First-Generation College Students: What Research Shows About Support and Success

First-generation college students, those whose parents did not attend or complete a four-year college degree, represent approximately one-third of undergraduate enrollment in the United States. They are a demographically diverse group that includes disproportionate shares of students from low-income families, students of color, and students from rural communities, though first-generation status itself is not a proxy for any of these characteristics. Research on the challenges first-generation students face and on what institutional supports improve their outcomes has grown substantially, producing evidence that can guide policy and practice in higher education.
The adjustment challenges that first-generation students face in college reflect a lack of what sociologists call cultural capital, the informal knowledge about how institutions work that is transmitted within families and communities with college experience. First-generation students often arrive at college without understanding how to interact with professors, how to navigate financial aid, what office hours are, how to join organizations and develop extracurricular profiles, and what norms govern academic communication. These knowledge gaps compound the financial pressures that many first-generation students face and can undermine persistence even among academically well-prepared students.

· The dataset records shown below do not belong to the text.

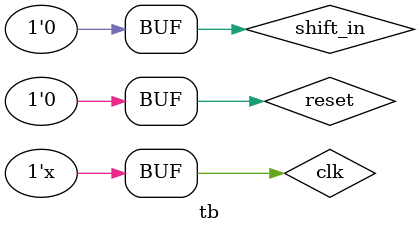
<source format=v>
module shift_register#(parameter N = 4)(input clk, reset,shift_in, output reg [N-1:0] out);
	always @(posedge clk or posedge reset) begin
		if(reset) 
			out <= {N{1'b0}};
		else
			out <= {out[N-2:0],shift_in};
	end
endmodule


module tb();
	reg clk = 1'b0;
	reg reset;
	reg shift_in;
	wire [3:0] out;
	always #1 clk = ~clk;
	shift_register sr(clk,reset,shift_in,out);
	initial begin
		reset = 1'b1;
		#10;
		reset = 1'b0;
		shift_in = 1'b1;
		#10;
		shift_in = 1'b0;
		#10;
	end
endmodule
	
	
</source>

Research on the relationship between first-generation status and academic outcomes finds that first-generation students have lower four-year graduation rates than continuing-generation students, with the gap particularly pronounced at selective and moderately selective institutions. This gap persists after controlling for academic preparation, income, and other characteristics, suggesting that first-generation status itself captures something about college experience that affects persistence. The gap is smaller at community colleges and open-enrollment institutions, which serve higher proportions of first-generation students and may have institutional cultures better adapted to supporting them.
Belonging and identity are central dimensions of first-generation college experience that research has examined. Studies find that first-generation students report lower senses of belonging on campus, more identity conflict between their college and home community identities, and more difficulty seeing themselves as legitimate members of the academic community than continuing-generation peers. These psychological experiences, which researchers call imposter syndrome or first-generation identity threat, are associated with lower academic engagement and persistence. Institutional messages that explicitly affirm first-generation identity as an asset rather than a deficit are associated with improved outcomes in research.

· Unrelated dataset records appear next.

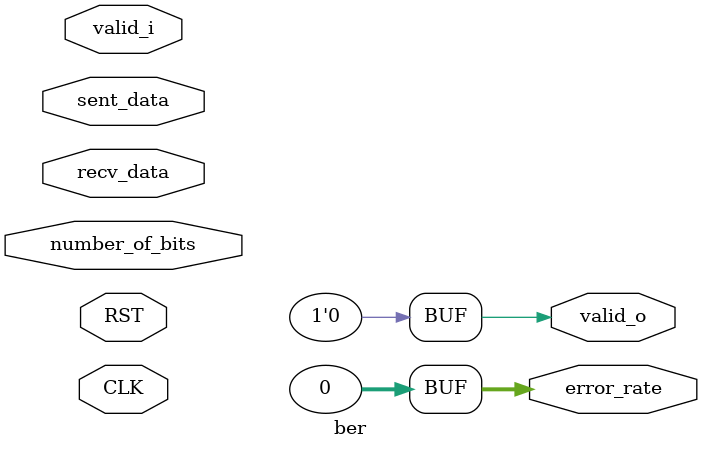
<source format=v>

module ber
  (
   input         CLK,
   input         RST,

   input         valid_i,
   input [7:0]   sent_data,
   input [7:0]   recv_data,
   input [3:0]   number_of_bits,

   output        valid_o, 
   output [31:0] error_rate
   );
   
   assign valid_o = 1'b0;
   assign error_rate = 32'h0;

endmodule

</source>
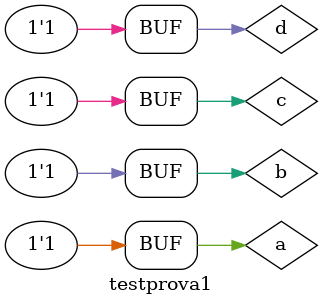
<source format=v>

module metodoprovag ( saida,a,b,c,d );

output saida;
input a,b,c,d;
wire temp1,temp2,temp3,temp4,temp5,temp6,temp7,temp8,temp9,temp10,temp11,temp12;


not NOT1 (temp1,b);
and AND1 (temp2,temp1,b,c);
not NOT2 (temp3,c);
and AND2 (temp4,b,temp3,d);
not NOT3 (temp5,a);
and AND3 (temp6,temp5,b,c);
not NOT4 (temp7,b);
and AND4 (temp8,a,temp7,d);
not NOT5 (temp9,b);
and AND5 (temp10,a,temp9,c);
not NOT6 (temp11,d);
and AND6 (temp12,a,b,temp11);
or OR1   (saida,temp2,temp4,temp6,temp8,temp10,temp12);

endmodule
 
module testprova1;
reg a,b,c,d;
wire saida;

metodoprovag PROVAG ( saida,a,b,c,d );

initial begin:start
        a=0; b=0; c=0; d=0;
end

initial begin: main
#1 $display (" Circuito da questao g ");
#1 $display (" a |  b |  c |  d  =  saida ");
  $monitor (" %b  | %b  | %b |  %b  =   %b ",a,b,c,d,saida);
           #1 a=0;    b=0;   c=0;   d=1;
			  #1 a=0;    b=0;   c=1;   d=0;
			  #1 a=0;    b=0;   c=1;   d=1;
			  #1 a=0;    b=1;   c=0;   d=0;
			  #1 a=0;    b=1;   c=0;   d=1;
			  #1 a=0;    b=1;   c=1;   d=0;
			  #1 a=0;    b=1;   c=1;   d=1;
			  #1 a=1;    b=0;   c=0;   d=0;
			  #1 a=1;    b=0;   c=0;   d=1;
			  #1 a=1;    b=0;   c=1;   d=0;
			  #1 a=1;    b=0;   c=1;   d=1;
			  #1 a=1;    b=1;   c=0;   d=0;
			  #1 a=1;    b=1;   c=0;   d=1;
			  #1 a=1;    b=1;   c=1;   d=0;
			  #1 a=1;    b=1;   c=1;   d=1;
			  
			  
			  
end
endmodule

</source>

Early momentum matters in first-generation student success. Research on early college experiences finds that full-time enrollment, early completion of English and mathematics requirements, and early connection to campus communities predict persistence for first-generation students more strongly than for continuing-generation students. Institutions that help first-generation students build early momentum through summer bridge programs, first-year experience courses, learning communities, and proactive advising show better retention outcomes for this population.
Advising is a critical intervention point. Research on first-generation students' advising experiences finds that they are less likely to seek advising proactively and may have less productive advising interactions when they do seek it, partly because they lack the knowledge to ask the right questions. Proactive advising that reaches out to students rather than waiting for them to initiate contact, that uses data to identify students at risk of falling off track, and that connects students to specific resources and opportunities is associated with significantly better retention outcomes for first-generation students. Some institutions have implemented text message-based outreach and early alert systems that identify and contact at-risk students before they disengage.
Financial support beyond just loans is essential for many first-generation students. Research on emergency grant programs, which provide small, flexible awards to students facing unexpected financial crises, finds that these modest interventions can prevent stopout among students who would otherwise leave college due to temporary financial difficulty. The return on investment from emergency grant programs is high because retaining a student who has invested in multiple semesters of tuition and time is much less expensive than recruiting a replacement.
Mentoring relationships with faculty and staff who have first-generation backgrounds themselves are particularly powerful supports. Research on mentoring finds that first-generation students benefit from relationships with mentors who can share their experiences of navigating unfamiliar educational and professional environments, provide validation that first-generation students belong in these spaces, and offer specific tactical advice about academic and career development. Formal mentoring programs that match first-generation students with faculty and staff mentors produce better outcomes than programs that rely on mentoring relationships developing organically.
The research on first-generation college students supports the conclusion that their challenges are real but addressable with intentional institutional design. Institutions that take first-generation student success seriously, invest in proactive advising, financial support, mentoring, and belonging-affirming communication, and measure outcomes disaggregated by first-generation status to hold themselves accountable, produce substantially better outcomes than those that leave first-generation students to figure things out on their own.